Wow. Hard fought win there, Atlanta. Chance to turn the season arou.... oh wait what? Delay of game on the Lions? Oh, well just decline the penalty... You can't decline a delay of game, so they have to kick the field goal again? Well he missed from 38 so he's got no chance from 43, right?
- Johnny Football will be starting by week 4.
Tell that to Big Game Brian. Admittedly, JFF is probably going to be in before the season's end because the Browns are so good at being bad as soon as people start thinking they're good, but so far Cleveland has looked surprisingly competent and Hoyer is showing that his little spurt last season may not have been a mirage. Better grab a Snickers, Johnny, cus you may be waiting a while before that first start.
- Tom Brady is over the hill and Gronk can't stay healthy.
- The Saints are the only NFC team capable of challenging the Seahawks.
Hey Drew, good game this weekend and all, but as your fantasy owner I demand an explanation for your team's inability to score consistently all season. Meanwhile, Rob Ryan's ridiculously good looks have not translated in to the good defensive play that we all thought was a given, leaving a pre-season favorite with major playoff doubts. Their only saving grace is that their division is awful, so if they string together some big W's, like this weekend's over A-Rod and the Pack, then we may have reason to re-accept this truth come February.
- Green Bay can R-E-L-A-X
I've never seen ESPN ejaculate so much over a fucking quote. Seriously, I think I saw over 5 video remixes centering around this stupid sound bite, and while I don't have anything against Aaron Rodgers per say, I am actively rooting for unrest in Green Bay this season. And guess what? You shouldn't fucking relax cus your defense is spotty as shit and unless A-Rod is playing out of his mind and faking spikes to win you games, then there's a solid chance you miss the playoffs. So panic, Green Bay. Panic like you've wanted to all along.... You can thank the Worldwide Leader for my hatred, cheeseheads.

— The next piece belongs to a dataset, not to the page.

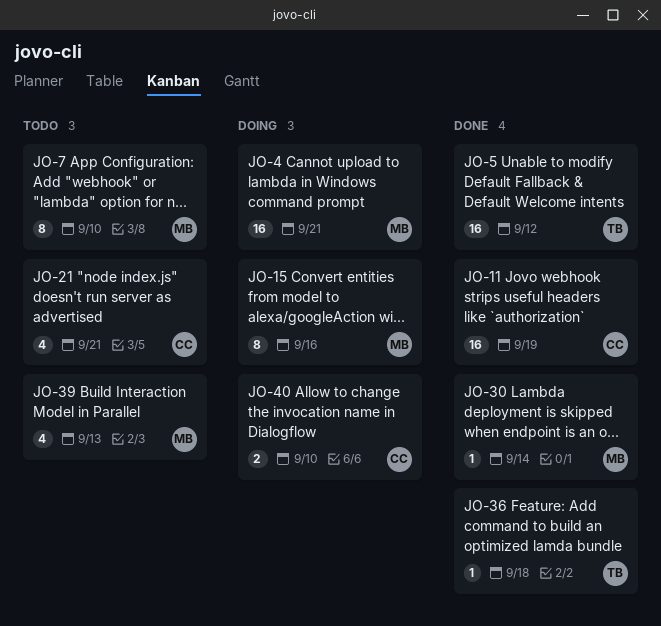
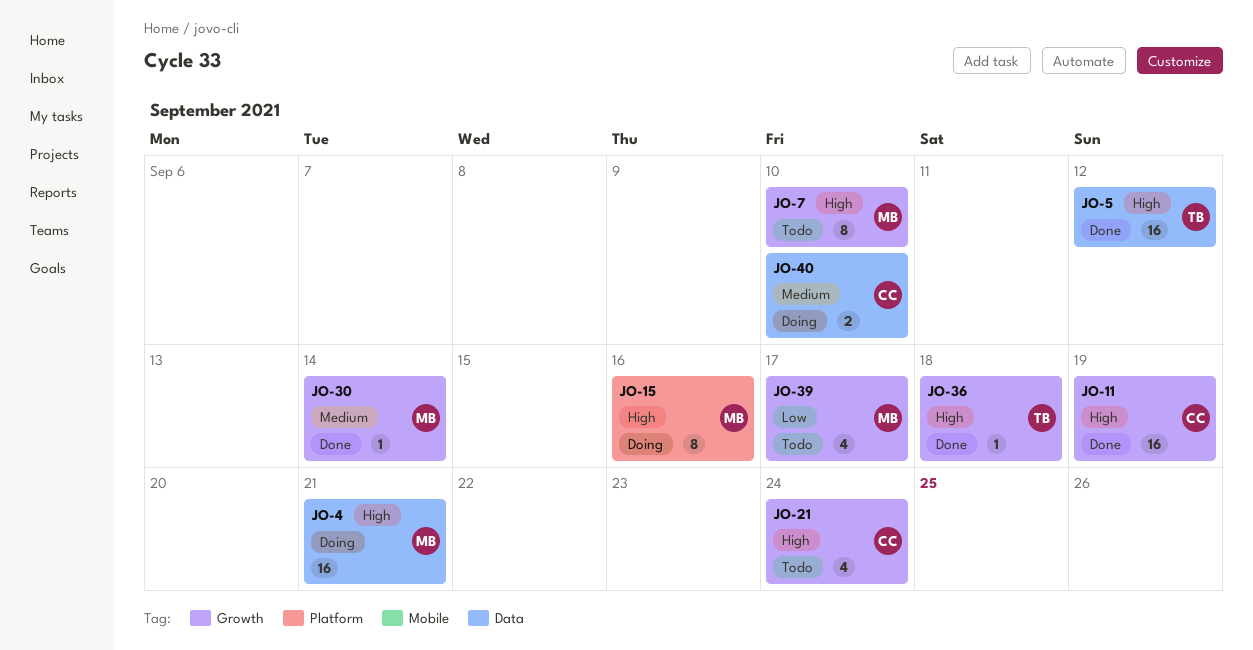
JO-21, due: Sep 21 -> Sep 24
JO-39, due: Sep 13 -> Sep 17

- Roger Goodell will resign.
Those are just a few of the pre-opening-day truths that have proven to be false thus far, but there are obviously plenty more. Basically, all you need to know is that nobody really knows anything at this point in the season. Other than the Broncos, no team has looked consistently great. "Top contenders" look phenomenal one week and then miserable the next. Time is a flat circle. All I know is, this inability to ever know what the fuck is really going on is what makes the football season awesome. So here's to predicting unpredictability. Savor these next 9 weeks, folks.
* Honestly, the "is Russell Wilson black enough" story is the biggest load of horseshit ever, and is exactly what I HATE about major sports networks. "Hey, we need a story, this domestic abuse thing has run it's course. Oh I know! Let's just say that Russell Wilson acts too white. Race is a seller 10 times out of 10." Russell Wilson is the man, his teammates clearly love him, he's a great QB and has led a team to a Super Bowl, so spare me the rabble rising, CBS Sports. Good thing we still got Charles Barkley to give it to us straight:
from USA TODAY - “He was black enough last year when they were winning,” Barkley said. “Now that they’re losing he’s not black enough? I don’t think he changed in six months.”